Key hyperparameters include the starting context window $w_s$, the ending context window $w_e$, and the expansion rate $\alpha$. These parameters can be tuned based on the target application: tasks requiring fine long-context capabilities might push for a higher $w_e$, while tasks with more local dependencies could benefit from a slower expansion schedule.

• Integration with Existing Codebases:

The method has been implemented in the TinyLlama codebase, making it accessible for researchers who wish to test the concept on both pre-trained and custom models. The GitHub repository provided (https://github.com/sail-sg/SkyLadder) includes detailed instructions and sample implementations.

• Scalability:

Experimental results demonstrate that the improvements persist when scaling to larger model sizes.
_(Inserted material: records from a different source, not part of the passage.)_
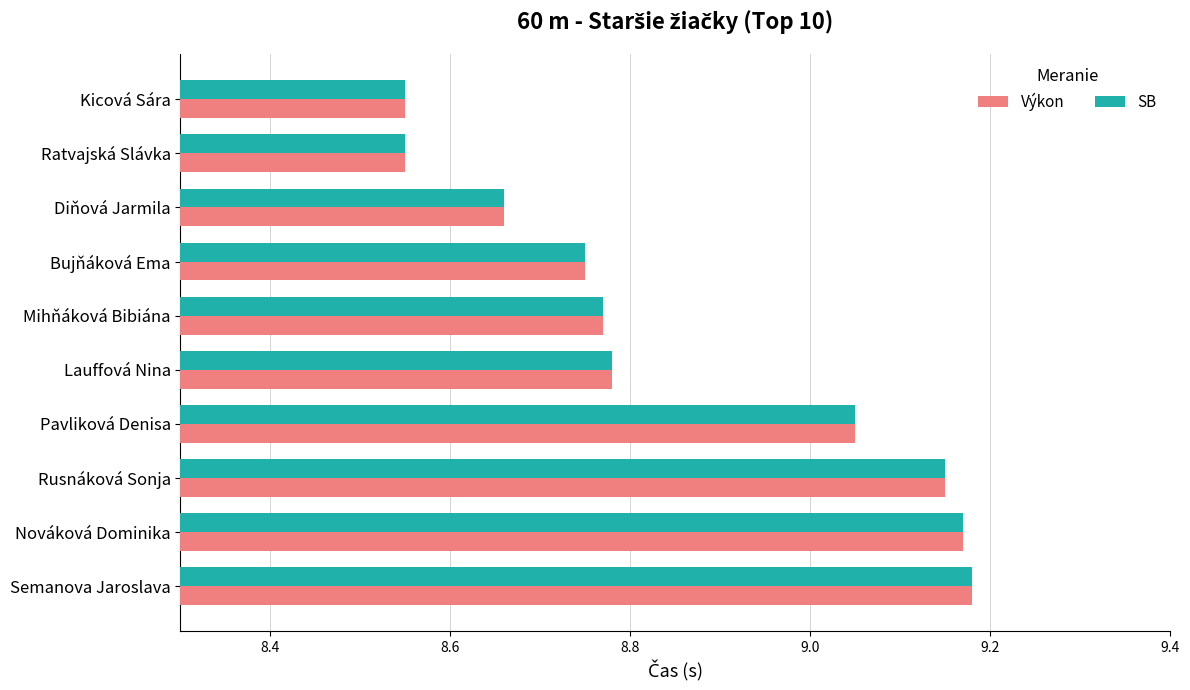

At which category is the sum across all series the highest?

Semanova Jaroslava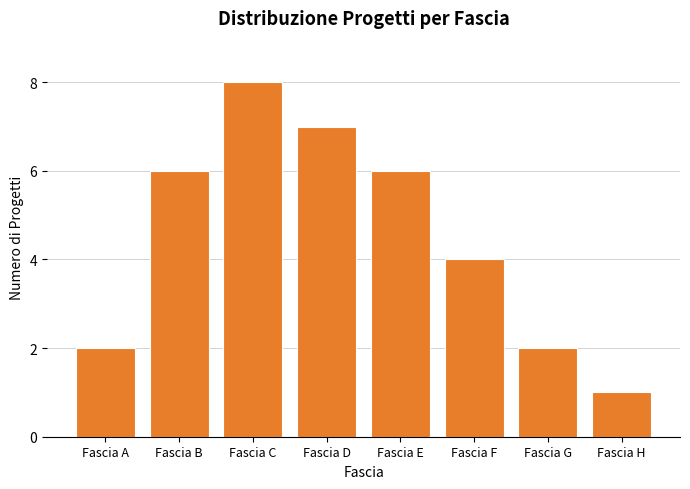

Reading left to right, list all the values displayed in this chart.

2	6	8	7	6	4	2	1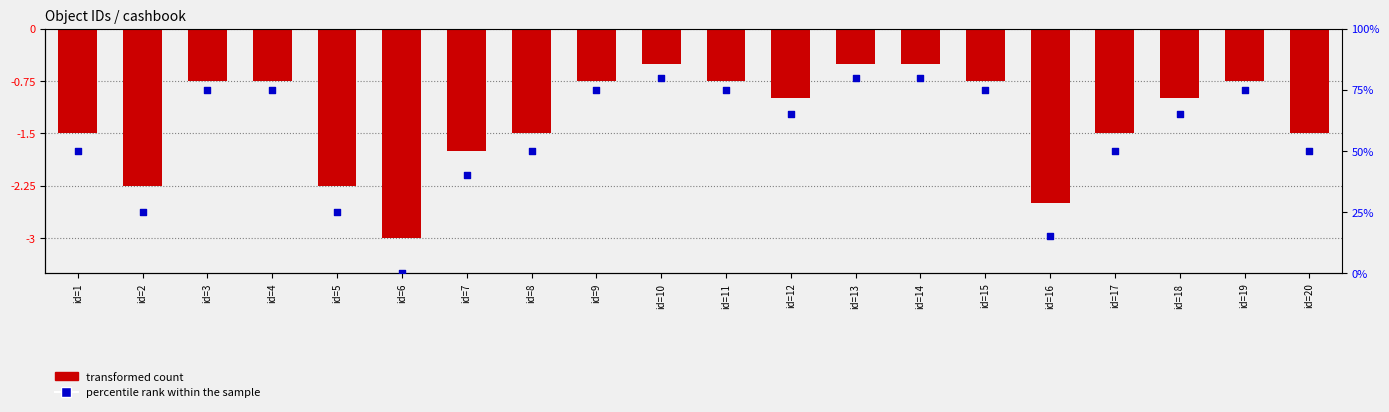

What is the total value across all series at id=15?

74.2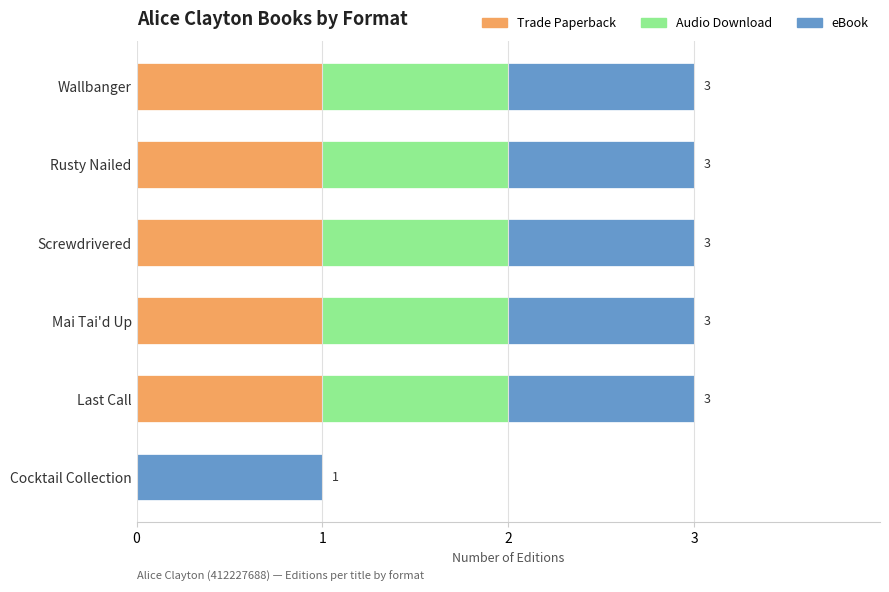

The value of Trade Paperback at Cocktail Collection is 0. True or false?

True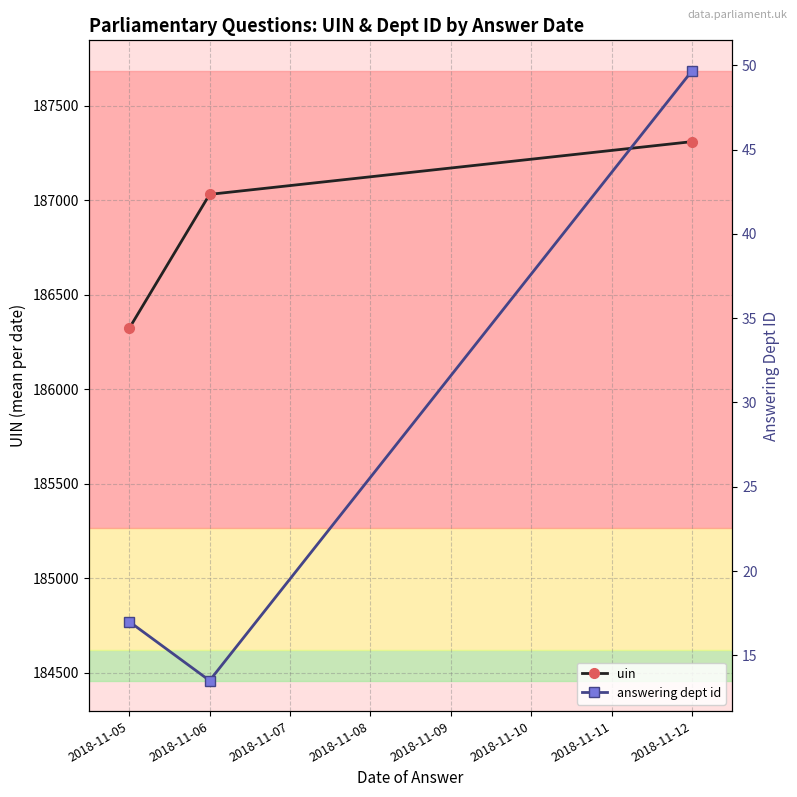

What is the average value of the uin series?

186887.2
For industrial applications requiring models with extended context lengths, SkyLadder provides a viable and efficient alternative to traditional long-context pretraining methods.

Conclusion

SkyLadder offers a technically robust, empirically validated strategy to reconcile the trade-offs between pretraining efficiency and long-context capabilities. By leveraging a controlled, layer-wise expansion of the context window, the method achieves significant improvements in both training speed (up to 22% faster) and benchmark performance (up to 3.7% accuracy gains), alongside robust results on challenging long-context tasks. This approach provides a pragmatic pathway for deploying large-scale LLMs in settings where computational resources are a critical bottleneck without sacrificing performance on end tasks.